TEXTE FOURNI —
-------------------------

Le toucher

Le toucher
Un thème rarement abordé et qui apporte un éclairage original sur un de nos cinq sens : le toucher.

VM en chaire, VM à l’Orient et vous tous mes frères, en vos grades et qualités
J’ai choisi ce soir de vous parler du toucher, un des cinq sens, et peut-être un des moins connus.
Pourquoi vous parler du toucher ?
Tout d’abord parce qu’au moment de mon initiation, c’est un sens qui m’a particulièrement impressionné, mais aussi parce que dans la vie M :. et profane c’est un sens d’une extrême importance.
Dans le rituel, à la question à quoi reconnaît-on un F :. M :., on répond : « à ses mots , signes et attouchements »
Nous appréhendons notre environnement avec nos 5 sens : la vue, le goût, l’odorat, l’ouie et le toucher.
Lors de l’initiation, l’impétrant voyage les yeux bandés, donc privé de la vision, ce qui le rend d’autant plus sensible au toucher
Au départ le toucher du guide est impersonnel, il vous emmène jusqu’à la ligne de départ si je puis dire, puis tout s’accélère, lors du premier voyage, semé d’embûches, j’ai ressenti ce toucher comme une menace, assortie d’un secours, sentiment diffus – un peu comme ce jeu idiot mais tellement drôle où surgissant derrière votre femme ou belle – mère, ou qui vous voulez, occupé à observer la mer au bord de la falaise, vous faites mine de la pousser, tout en la retenant … et bien c’est un peu ça le toucher du premier voyage, on ne sait plus trop si votre guide vous pousse ou vous retient, s’il est ami ou ennemi.

-------------------------

Répondez à partir du texte sur le toucher.
1. Quels sont les cinq sens énumérés ?
2. Pourquoi l’impétrant est-il plus sensible au toucher lors de l’initiation ?
3. Comment le toucher du guide est-il ressenti lors du premier voyage ?

MATÉRIEL —
-------------------------

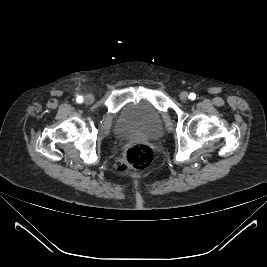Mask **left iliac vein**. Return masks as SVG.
Returning <instances> with one entry per match:
<instances>
[{"mask_svg":"<svg viewBox=\"0 0 267 267\" xmlns=\"http://www.w3.org/2000/svg\"><path fill=\"white\" fill-rule=\"evenodd\" d=\"M180 99H181V101L186 102L188 100V93L185 91L181 92L180 93Z\"/></svg>","mask_w":267,"mask_h":267,"instance_id":"1","label":"left iliac vein"}]
</instances>
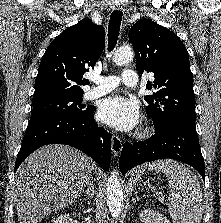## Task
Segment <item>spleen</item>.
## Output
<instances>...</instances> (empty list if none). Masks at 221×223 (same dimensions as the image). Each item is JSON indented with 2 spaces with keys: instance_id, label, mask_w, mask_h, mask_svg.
<instances>
[{
  "instance_id": "1",
  "label": "spleen",
  "mask_w": 221,
  "mask_h": 223,
  "mask_svg": "<svg viewBox=\"0 0 221 223\" xmlns=\"http://www.w3.org/2000/svg\"><path fill=\"white\" fill-rule=\"evenodd\" d=\"M163 173L169 183L168 211L174 223H201L203 197L197 177L185 165L171 159L145 164L143 169Z\"/></svg>"
}]
</instances>
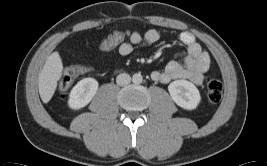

-------------------------

CORRIGÉ DÉTAILLÉ —
1. La vue, le goût, l’odorat, l’ouie et le toucher.
2. Il voyage les yeux bandés, donc privé de la vision.
3. Comme une menace, assortie d’un secours.